> TEXT
Signed at Antigonish, Nova Scotia, this 19th day of August 2015.

“S. D’Arcy”

D'Arcy J.


Appendix A

8(1)         In computing a taxpayer’s income for a taxation year from an office or employment, there may be deducted such of the following amounts as are wholly applicable to that source or such part of the following amounts as may reasonably be regarded as applicable thereto:

. . .

(m)      the amount in respect of contributions to registered pension plans that, by reason of subsection 147.2(4), is deductible in computing the taxpayer’s income for the year;

. . .

111(1)     For the purpose of computing the taxable income of a taxpayer for a taxation year, there may be deducted such portion as the taxpayer may claim of the taxpayer’s

(a)       non-capital losses for the 20 taxation years immediately preceding and the 3 taxation years immediately following the year;

111(8)     In this section,

. . .

non-capital loss” of a taxpayer for a taxation year means, at any time, the amount determined by the formula

(A + B) - (D + D.1 + D.2)

> EXTRACTED DATA
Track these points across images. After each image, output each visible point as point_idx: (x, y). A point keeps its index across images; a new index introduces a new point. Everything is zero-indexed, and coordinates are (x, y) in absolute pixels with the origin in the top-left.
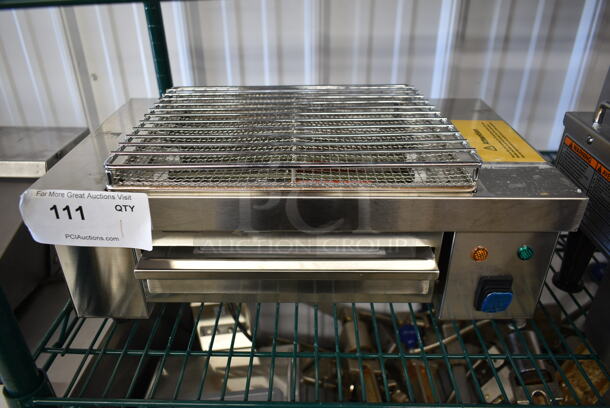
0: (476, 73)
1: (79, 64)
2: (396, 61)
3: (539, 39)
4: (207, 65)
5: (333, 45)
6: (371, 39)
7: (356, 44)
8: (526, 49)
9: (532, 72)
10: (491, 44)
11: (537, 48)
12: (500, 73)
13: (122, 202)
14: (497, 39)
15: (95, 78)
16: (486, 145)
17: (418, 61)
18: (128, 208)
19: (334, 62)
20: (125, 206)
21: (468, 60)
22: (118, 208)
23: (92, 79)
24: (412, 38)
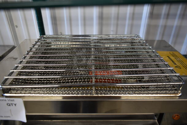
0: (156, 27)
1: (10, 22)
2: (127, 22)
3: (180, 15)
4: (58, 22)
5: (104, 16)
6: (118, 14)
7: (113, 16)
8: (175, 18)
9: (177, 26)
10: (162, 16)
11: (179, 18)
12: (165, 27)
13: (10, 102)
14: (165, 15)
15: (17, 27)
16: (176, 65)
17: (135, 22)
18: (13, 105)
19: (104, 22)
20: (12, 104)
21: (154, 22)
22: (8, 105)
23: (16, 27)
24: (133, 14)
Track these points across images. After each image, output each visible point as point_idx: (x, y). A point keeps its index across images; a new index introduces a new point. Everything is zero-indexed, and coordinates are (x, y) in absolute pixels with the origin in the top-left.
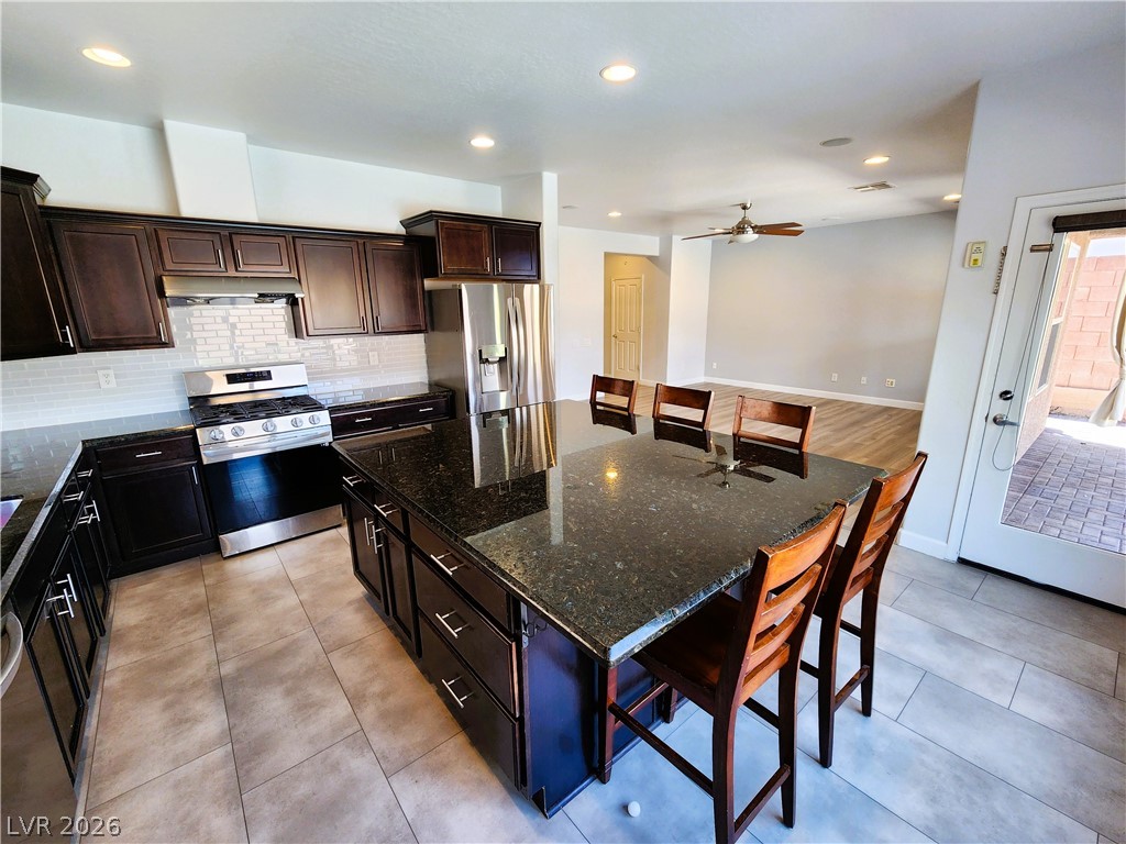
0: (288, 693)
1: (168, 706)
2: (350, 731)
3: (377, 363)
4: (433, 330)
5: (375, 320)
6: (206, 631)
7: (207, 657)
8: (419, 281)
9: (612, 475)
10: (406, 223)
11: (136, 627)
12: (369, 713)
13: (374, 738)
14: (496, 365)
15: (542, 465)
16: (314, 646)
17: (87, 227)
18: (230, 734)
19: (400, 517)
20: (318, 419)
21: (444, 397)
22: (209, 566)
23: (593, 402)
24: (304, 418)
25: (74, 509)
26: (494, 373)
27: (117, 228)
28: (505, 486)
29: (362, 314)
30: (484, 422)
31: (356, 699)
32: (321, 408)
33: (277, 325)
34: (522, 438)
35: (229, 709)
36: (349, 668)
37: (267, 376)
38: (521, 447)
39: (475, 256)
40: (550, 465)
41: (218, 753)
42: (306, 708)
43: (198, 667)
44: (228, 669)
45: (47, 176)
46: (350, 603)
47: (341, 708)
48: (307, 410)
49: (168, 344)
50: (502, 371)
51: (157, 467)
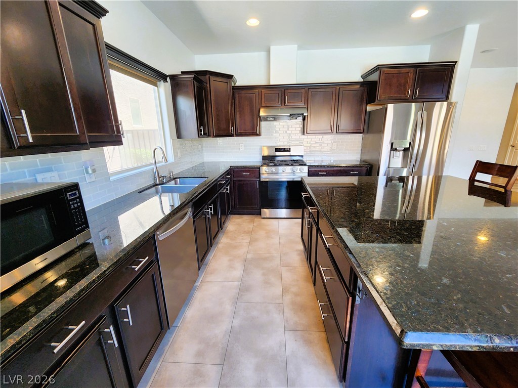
* * *
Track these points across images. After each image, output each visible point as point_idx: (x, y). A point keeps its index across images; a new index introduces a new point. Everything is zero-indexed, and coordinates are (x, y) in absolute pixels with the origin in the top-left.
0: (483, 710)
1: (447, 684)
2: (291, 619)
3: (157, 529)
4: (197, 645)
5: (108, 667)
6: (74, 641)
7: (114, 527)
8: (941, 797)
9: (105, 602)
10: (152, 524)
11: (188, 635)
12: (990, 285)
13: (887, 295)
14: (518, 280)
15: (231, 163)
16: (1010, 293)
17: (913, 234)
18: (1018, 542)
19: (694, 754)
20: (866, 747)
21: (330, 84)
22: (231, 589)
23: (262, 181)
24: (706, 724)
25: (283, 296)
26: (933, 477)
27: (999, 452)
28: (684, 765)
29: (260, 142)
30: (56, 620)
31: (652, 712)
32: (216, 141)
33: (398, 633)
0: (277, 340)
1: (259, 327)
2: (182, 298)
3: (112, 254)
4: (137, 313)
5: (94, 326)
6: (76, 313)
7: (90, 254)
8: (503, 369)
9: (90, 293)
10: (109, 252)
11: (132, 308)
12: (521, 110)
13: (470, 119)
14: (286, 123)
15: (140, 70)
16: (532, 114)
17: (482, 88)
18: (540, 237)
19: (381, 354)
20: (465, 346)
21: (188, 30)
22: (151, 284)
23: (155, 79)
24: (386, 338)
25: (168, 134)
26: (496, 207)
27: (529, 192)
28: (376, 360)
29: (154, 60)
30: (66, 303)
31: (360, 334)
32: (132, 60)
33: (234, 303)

> PROBLEMS TO SOLVE
a. According to the tax text, non-capital losses for how many taxation years immediately preceding the year may be deducted?
b. Resume the tax text right after the formula that ends it.

> EXPECTED OUTPUTS
a. 20 taxation years.

b.
where

A is the amount determined by the formula

E - F

where

E is the total of all amounts each of which is

(a) the taxpayer’s loss for the year from an office, employment, business or property,

(a.1) an amount deductible under paragraph 104(6)(a.4) in computing the taxpayer’s income for the year,

(b) an amount deducted under paragraph (1)(b) or section 110.6, or deductible under any of paragraphs 110(1)(d) to (d.3), (f), (g), (j) and (k), section 112 and subsections 113(1) and 138(6), in computing the taxpayer’s taxable income for the year, or

(c) if that time is before the taxpayer’s eleventh following taxation year, the taxpayer’s allowable business investment loss for the year, and

F is the amount determined under paragraph 3(c) in respect of the taxpayer for the year,

B is the amount, if any, determined in respect of the taxpayer for the year under section 110.5 or subparagraph 115(1)(a)(vii),

D is the amount that would be the taxpayer’s farm loss for the year if the amount determined for B in the definition “farm loss” in this subsection were zero,

D.1 is the total of all amounts deducted under subsection (10) in respect of the taxpayer for the year, and

D.2 is the total of all amounts by which the non-capital loss of the taxpayer for the year is required to be reduced because of section 80;

. . .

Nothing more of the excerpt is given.